*** Begin section ***
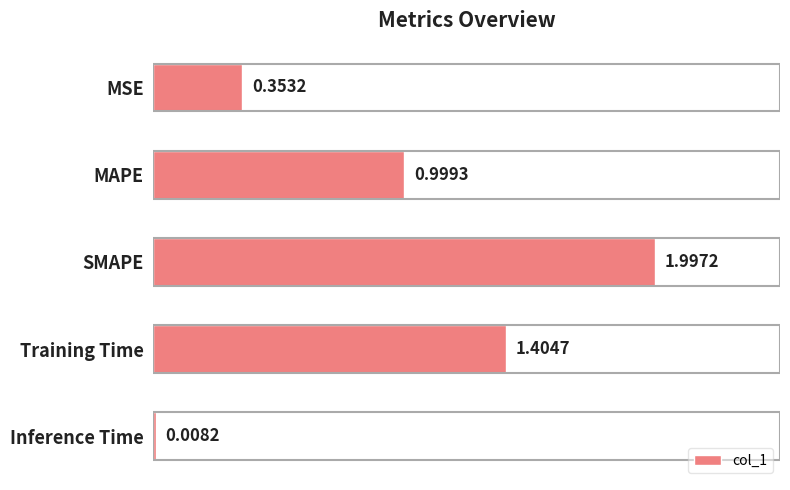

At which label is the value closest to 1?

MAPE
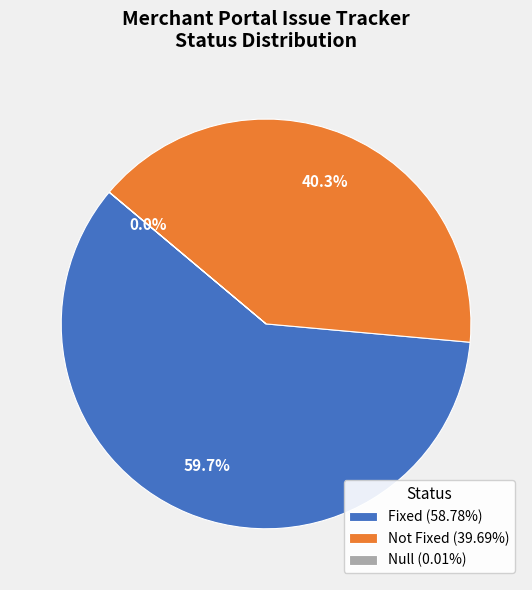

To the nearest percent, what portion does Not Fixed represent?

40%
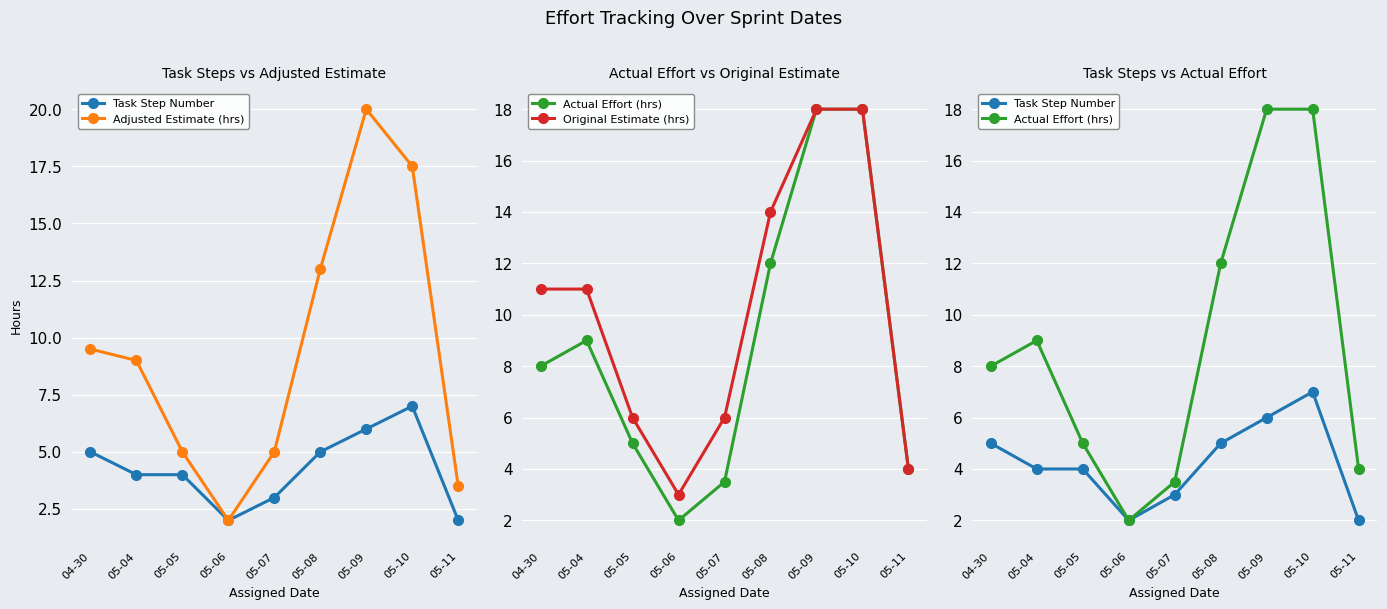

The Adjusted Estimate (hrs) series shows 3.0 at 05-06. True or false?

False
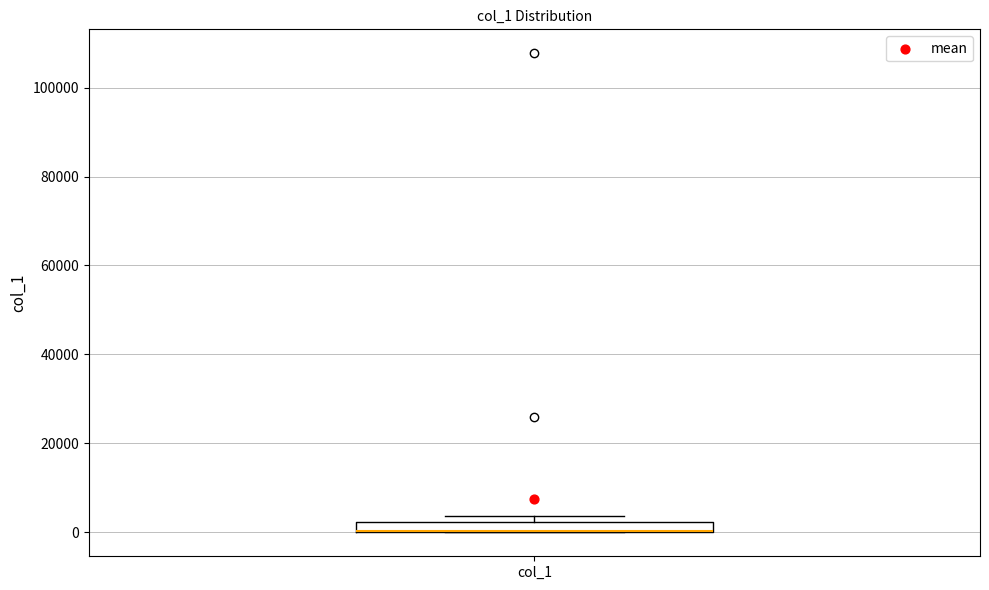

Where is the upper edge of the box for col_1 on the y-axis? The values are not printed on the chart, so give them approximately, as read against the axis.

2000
*** End section ***
What is needed - Please reproduce every line of the records above without changing a word, and leave the pictures out of your answer.

Task solution -
At which label is the value closest to 1?

MAPE

To the nearest percent, what portion does Not Fixed represent?

40%

The Adjusted Estimate (hrs) series shows 3.0 at 05-06. True or false?

False

Where is the upper edge of the box for col_1 on the y-axis? The values are not printed on the chart, so give them approximately, as read against the axis.

2000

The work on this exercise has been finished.